Japanese hospitals increasingly at risk of cyberattacks

The Yomiuri Shimbun
Higashiosaka City Medical Center in Higashi-Osaka, Osaka Prefecture.

Hospitals in Japan have been the target of cyber-attacks.

The attacks have kept them from accessing patients’ medical charts or forced them to stop providing medical treatment. The rapid promotion of networking in hospitals has heightened their vulnerability, and delays in responding to the attacks are also seen as worsening the damage.

On May 31, a warning message suddenly appeared on computers at Higashiosaka City Medical Center in Higashi-Osaka, Osaka Prefecture. Written in English, it said that the hospital’s files had been encrypted, and told the hospital to access a certain site if it wanted the files to be decrypted.

As a result of the attack, doctors were unable to access images taken by computed tomography (CT) devices, X-ray machines, endoscopes and other medical equipment. Nor could they save newly taken images. The hospital had to stop accepting outpatients and could not treat some people who made appointments for two days.

The hospital had been struck by a type of malware called ransomware that uses encryption to lock up the victim’s computer system. Such attackers demand that ransom is paid to restore access.

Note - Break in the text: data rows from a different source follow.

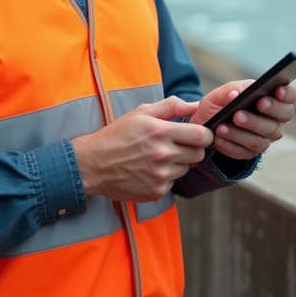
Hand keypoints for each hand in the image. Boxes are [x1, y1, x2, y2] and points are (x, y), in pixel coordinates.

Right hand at [74, 97, 213, 202]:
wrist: (92, 165)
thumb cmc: (117, 136)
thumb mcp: (141, 113)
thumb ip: (171, 106)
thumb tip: (195, 105)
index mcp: (160, 132)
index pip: (202, 136)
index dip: (203, 134)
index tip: (196, 134)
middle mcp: (162, 155)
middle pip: (198, 154)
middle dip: (191, 148)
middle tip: (176, 145)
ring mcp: (159, 175)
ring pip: (186, 169)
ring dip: (177, 163)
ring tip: (157, 157)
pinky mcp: (155, 191)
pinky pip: (173, 183)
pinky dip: (165, 177)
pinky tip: (149, 170)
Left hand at [191, 80, 295, 159]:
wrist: (209, 121)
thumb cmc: (223, 102)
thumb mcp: (224, 92)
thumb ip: (232, 89)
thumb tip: (236, 94)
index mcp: (275, 100)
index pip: (290, 96)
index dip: (288, 94)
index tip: (278, 90)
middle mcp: (276, 121)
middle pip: (281, 119)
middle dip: (265, 113)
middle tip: (247, 109)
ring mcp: (266, 138)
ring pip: (261, 139)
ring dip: (242, 133)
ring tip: (224, 126)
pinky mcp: (251, 152)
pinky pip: (244, 152)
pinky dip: (230, 145)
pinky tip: (218, 137)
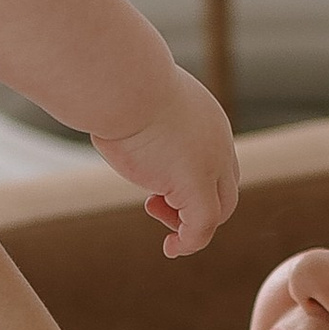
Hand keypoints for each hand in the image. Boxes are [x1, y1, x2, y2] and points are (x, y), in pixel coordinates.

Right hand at [93, 66, 239, 257]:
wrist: (122, 81)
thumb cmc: (116, 82)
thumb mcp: (131, 95)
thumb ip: (131, 111)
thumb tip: (103, 109)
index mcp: (206, 118)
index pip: (215, 160)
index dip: (191, 180)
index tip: (157, 184)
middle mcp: (217, 142)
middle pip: (224, 188)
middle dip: (191, 205)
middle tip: (153, 204)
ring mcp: (210, 165)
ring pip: (218, 210)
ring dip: (186, 222)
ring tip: (152, 208)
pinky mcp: (196, 186)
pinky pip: (202, 227)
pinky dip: (190, 242)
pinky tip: (171, 248)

The hospital’s image server was infected via the internet, and a large number of diagnostic images were encrypted. The city’s core hospital, which treats COVID-19 patients, refused to comply with the attacker’s demand, and it has been unable to access tens of thousands of images even after the system became available.

“We were naive about cyber-attacks,” the hospital’s deputy director general said. “We will take thorough security measures.”

Cyber-attacks on medical institutions came to light around 2018. In October of that year, a municipal hospital in Uda, Nara Prefecture, was infected with ransomware that kept the hospital from accessing the medical charts of more than 1,000 patients.

And at the end of last year, Fukushima Medical University Hospital announced that its CT system had a temporary glitch.

Ransomware attacks on infrastructure have become rampant around the world in recent years. In May, a U.S. oil pipeline shut down for five days due to such an attack, causing a gasoline shortage. At some overseas medical institutions, systems have been completely shut down, forcing patients to postpone surgeries or be transferred to other hospitals. That type of attack seems to now have spread to medical institutions in Japan.

In 2005, the Health, Labor and Welfare Ministry drew up guidelines on cybersecurity for medical institutions and urged them to devise countermeasures.